MySQL to Cassandra Migrations
For 15+ years, Oracle’s MySQL has been a de facto infrastructure piece in web applications, enjoying wide adoption. This is for good reason: MySQL provides a solid relational database that enables companies to build systems that perform well in many use cases. Yet, even its strongest supporters admit that it is not architected to tackle the new wave of big data applications. Modern businesses that need to manage big data use cases are turning to Apache Cassandra to replace MySQL.
Migrating from MySQL to Cassandra: General Info
Is Cassandra Right for Your Application?
A new class of databases (sometimes referred to as “NoSQL”) have been developed and designed with 18+ years worth of lessons learned from traditional relational databases such as MySQL. Cassandra (and other distributed or “NoSQL” databases) aim to make the “right” tradeoffs to
ultimately deliver a database that provides the scalability, redundancy, and performance needed in todays applications. Although MySQL may have performed well for you in the past, new business requirements and/or the need to both scale and improve the reliability of your application might mean that MySQL is no longer the correct fit.

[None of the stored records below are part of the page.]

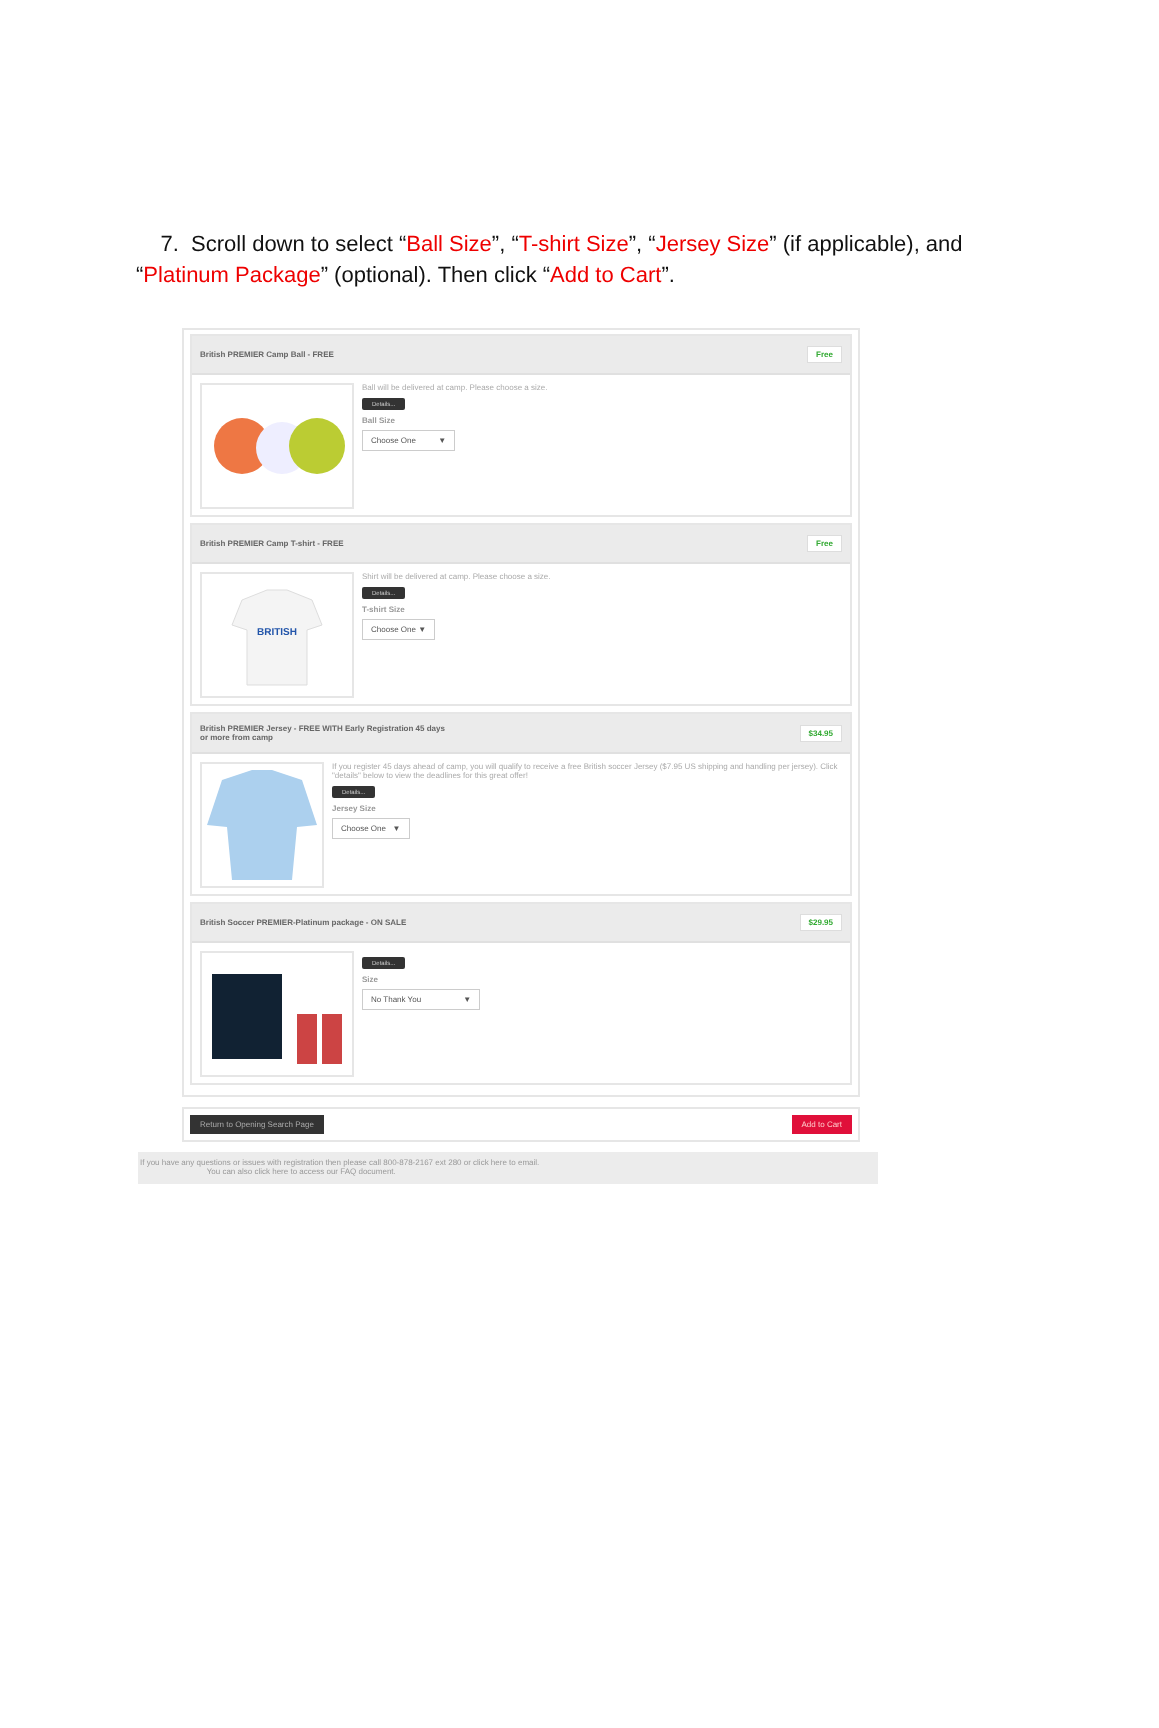7. Scroll down to select “Ball Size”, “T-shirt Size”, “Jersey Size” (if applicable), and “Platinum Package” (optional). Then click “Add to Cart”.
British PREMIER Camp Ball - FREE Free
Ball will be delivered at camp. Please choose a size.
Details...
Ball Size
Choose One ▼
British PREMIER Camp T-shirt - FREE Free
BRITISH
Shirt will be delivered at camp. Please choose a size.
Details...
T-shirt Size
Choose One ▼
British PREMIER Jersey - FREE WITH Early Registration 45 days
or more from camp $34.95
If you register 45 days ahead of camp, you will qualify to receive a free British soccer Jersey ($7.95 US shipping and handling per jersey). Click "details" below to view the deadlines for this great offer!
Details...
Jersey Size
Choose One ▼
British Soccer PREMIER-Platinum package - ON SALE $29.95
Details...
Size
No Thank You ▼
Return to Opening Search Page Add to Cart
If you have any questions or issues with registration then please call 800-878-2167 ext 280 or click here to email.
You can also click here to access our FAQ document.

Before committing any further time towards a MySQL to Cassandra migration, ask yourself:
“Is MySQL currently preventing development of new features or providing acceptable uptime, reliability, and scalability for my users?”
“No”: Not only should you not migrate to Cassandra, but also you most likely should not be considering a migration to any alternative database. Migrating an application to a new database is a very difficult, time consuming, and error-prone process.
“Yes”: Then hopefully you’ve found a helpful resource to help guide and plan your migration from MySQL to Cassandra. There are many databases
available, all with their various advantages, disadvantages and tradeoffs. This article is not an attempt to portray Cassandra as a perfect solution; in fact, Cassandra’s tradeoffs, advantages, and disadvantages will be highlighted. Hopefully this will help you make a decision that is both informed and educated; not one motivated by marketing hype or change for the sake of change.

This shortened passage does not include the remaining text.